Blithewood Garden: Build the Future
BLITHEWOOD GARDEN is an advanced state of deterioration. The 114-year- old garden shows its age more with each passing year. Whether it be the shifting of the bricks in the paths, or the frost cracks in the masonry and the fountain pool, or the rotting bases on the wooden columns of the pavilion, weather and water have taken a toll on the garden’s infrastructure.
In spring 2016, large sheets of the stucco façade broke away from the back columns of the pavilion, revealing severely deteriorated bricks with almost no mortar. These extremely compromised bricks are the only thing supporting the structure’s impressive copper roof, leaving the entire structure vulnerable to collapse.
In November 2016, the Friends of the Landscape and Arboretum Program at Bard joined forces with the Garden Conservancy to develop an action plan for Blithewood Garden. We’re working together to plan a rehabilitation project to save this beautiful and well-loved garden.
The Garden Conservancy’s role is to assist in project planning and management and guidance on options for rehabilitation. They will also use their national network to raise visibility and provide promotional support for the project. A key element of the plan is the creation of a working group of volunteers who will assist in the real work of getting this project up and running, and then seeing it through to a successful completion. This working group will be essential to the success of the project.

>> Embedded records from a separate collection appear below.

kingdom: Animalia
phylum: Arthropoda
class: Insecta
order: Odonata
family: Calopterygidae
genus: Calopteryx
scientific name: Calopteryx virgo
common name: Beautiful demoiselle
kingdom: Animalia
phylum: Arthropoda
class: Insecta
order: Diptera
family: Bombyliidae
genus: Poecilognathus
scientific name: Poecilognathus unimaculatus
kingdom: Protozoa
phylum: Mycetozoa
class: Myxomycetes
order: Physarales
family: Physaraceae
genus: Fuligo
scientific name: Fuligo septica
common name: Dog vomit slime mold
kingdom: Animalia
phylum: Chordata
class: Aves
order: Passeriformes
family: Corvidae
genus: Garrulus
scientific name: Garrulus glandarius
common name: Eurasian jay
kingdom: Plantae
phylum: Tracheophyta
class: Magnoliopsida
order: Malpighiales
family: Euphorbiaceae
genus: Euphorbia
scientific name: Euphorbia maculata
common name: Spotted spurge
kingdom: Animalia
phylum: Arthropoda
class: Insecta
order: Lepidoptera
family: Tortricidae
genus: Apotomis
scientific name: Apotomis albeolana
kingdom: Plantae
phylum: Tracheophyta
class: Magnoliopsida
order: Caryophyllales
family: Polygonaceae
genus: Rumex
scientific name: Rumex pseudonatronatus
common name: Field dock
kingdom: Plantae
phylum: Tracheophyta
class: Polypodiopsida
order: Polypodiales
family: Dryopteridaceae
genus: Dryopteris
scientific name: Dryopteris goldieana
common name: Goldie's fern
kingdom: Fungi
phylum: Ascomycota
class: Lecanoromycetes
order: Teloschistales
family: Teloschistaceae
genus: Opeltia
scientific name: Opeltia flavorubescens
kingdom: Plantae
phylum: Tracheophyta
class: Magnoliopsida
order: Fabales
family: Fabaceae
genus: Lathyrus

So far, we’ve held several initial meetings, organized our working group, held a promotional lecture that featured well-known landscape architect CeCe Haydock and now we are currently working with an engineering firm to finalize a structural report on the garden’s infrastructure. We need funding to generate repair specifications to guide contractors in the transformation and ultimate stabilization of Blithewood Garden. We also need funding for the actual repair work. We need your interest and support to spread the word, donate funding, help with the work, and ensure that Blithewood Garden exists for future generations.